● **WHAT THE TASK REQUIRES**: Copy each of the following lines verbatim, and omit the pictures from your reproduction.

--------

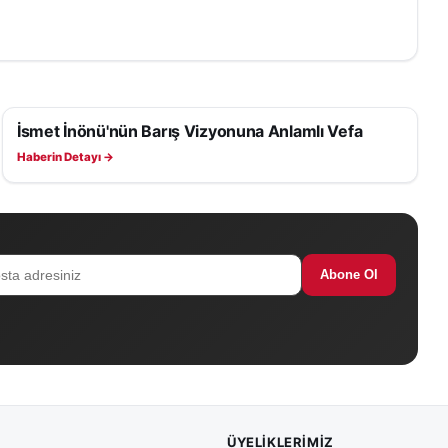
İsmet İnönü'nün Barış Vizyonuna Anlamlı Vefa
SAĞLIK
Haberin Detayı →
Abone Ol
ÜYELIKLERIMIZ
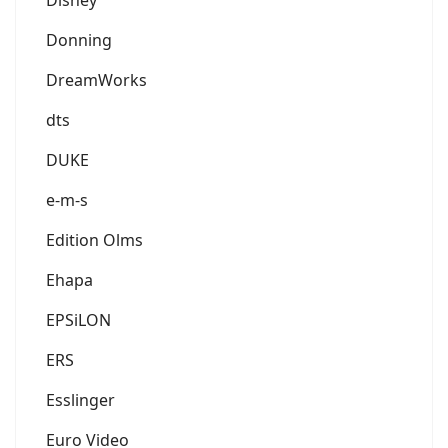
Donning
DreamWorks
dts
DUKE
e-m-s
Edition Olms
Ehapa
EPSiLON
ERS
Esslinger
Euro Video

--------

● **PROBLEM SOLUTION**:
İsmet İnönü'nün Barış Vizyonuna Anlamlı Vefa
SAĞLIK
Haberin Detayı →
Abone Ol
ÜYELIKLERIMIZ
Donning
DreamWorks
dts
DUKE
e-m-s
Edition Olms
Ehapa
EPSiLON
ERS
Esslinger
Euro Video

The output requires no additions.